[Data for processing — start]

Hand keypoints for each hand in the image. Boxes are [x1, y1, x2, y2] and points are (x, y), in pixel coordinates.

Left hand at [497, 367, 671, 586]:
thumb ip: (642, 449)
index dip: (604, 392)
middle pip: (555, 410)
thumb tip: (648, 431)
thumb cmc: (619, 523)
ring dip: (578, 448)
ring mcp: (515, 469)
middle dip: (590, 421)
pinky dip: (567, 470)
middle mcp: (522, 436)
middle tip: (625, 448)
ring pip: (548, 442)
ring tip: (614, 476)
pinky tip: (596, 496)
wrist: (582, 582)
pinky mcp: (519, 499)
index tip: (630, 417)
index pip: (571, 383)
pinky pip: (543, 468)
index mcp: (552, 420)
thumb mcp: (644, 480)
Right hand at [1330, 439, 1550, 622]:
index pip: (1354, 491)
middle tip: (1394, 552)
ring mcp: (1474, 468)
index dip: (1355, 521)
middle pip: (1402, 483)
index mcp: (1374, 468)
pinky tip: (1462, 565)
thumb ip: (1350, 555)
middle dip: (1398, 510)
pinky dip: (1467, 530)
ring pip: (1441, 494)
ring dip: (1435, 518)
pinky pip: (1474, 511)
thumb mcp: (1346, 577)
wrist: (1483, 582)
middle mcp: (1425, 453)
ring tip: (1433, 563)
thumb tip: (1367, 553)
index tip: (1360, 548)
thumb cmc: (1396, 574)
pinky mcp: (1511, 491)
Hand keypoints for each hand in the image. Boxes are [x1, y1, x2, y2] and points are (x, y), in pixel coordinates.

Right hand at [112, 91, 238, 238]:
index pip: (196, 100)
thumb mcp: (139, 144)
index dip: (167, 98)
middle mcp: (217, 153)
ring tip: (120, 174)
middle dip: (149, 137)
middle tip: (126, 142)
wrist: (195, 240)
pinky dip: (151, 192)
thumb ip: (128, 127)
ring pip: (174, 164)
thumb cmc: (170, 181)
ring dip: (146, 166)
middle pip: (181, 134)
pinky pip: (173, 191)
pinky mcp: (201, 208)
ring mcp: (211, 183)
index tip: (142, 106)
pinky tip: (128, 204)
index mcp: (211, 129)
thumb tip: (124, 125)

[Data for processing — finish]

Skip every line before the one containing "ring pip: (548, 442)". Retype that line and the rest through the last one exactly as they stand in the listing.

• Response below:
ring pip: (548, 442)
ring tip: (614, 476)
pinky tip: (596, 496)
wrist: (582, 582)
pinky mcp: (519, 499)
index tip: (630, 417)
index pip: (571, 383)
pinky pip: (543, 468)
index mcp: (552, 420)
thumb mcp: (644, 480)
Right hand at [1330, 439, 1550, 622]:
index pip: (1354, 491)
middle tip: (1394, 552)
ring mcp: (1474, 468)
index dip: (1355, 521)
middle pip: (1402, 483)
index mcp: (1374, 468)
pinky tip: (1462, 565)
thumb ip: (1350, 555)
middle dip: (1398, 510)
pinky dip: (1467, 530)
ring pip: (1441, 494)
ring dip: (1435, 518)
pinky pip: (1474, 511)
thumb mcp: (1346, 577)
wrist: (1483, 582)
middle mcp: (1425, 453)
ring tip: (1433, 563)
thumb tip: (1367, 553)
index tip: (1360, 548)
thumb cmc: (1396, 574)
pinky mcp: (1511, 491)
Hand keypoints for each hand in the image. Boxes are [x1, y1, x2, y2] and points are (x, y), in pixel coordinates.

Right hand at [112, 91, 238, 238]:
index pip: (196, 100)
thumb mcp: (139, 144)
index dip: (167, 98)
middle mcp: (217, 153)
ring tip: (120, 174)
middle dip: (149, 137)
middle tip: (126, 142)
wrist: (195, 240)
pinky dip: (151, 192)
thumb ip: (128, 127)
ring pip: (174, 164)
thumb cmc: (170, 181)
ring dip: (146, 166)
middle pip: (181, 134)
pinky pip: (173, 191)
pinky mcp: (201, 208)
ring mcp: (211, 183)
index tip: (142, 106)
pinky tip: (128, 204)
index mcp: (211, 129)
thumb tip: (124, 125)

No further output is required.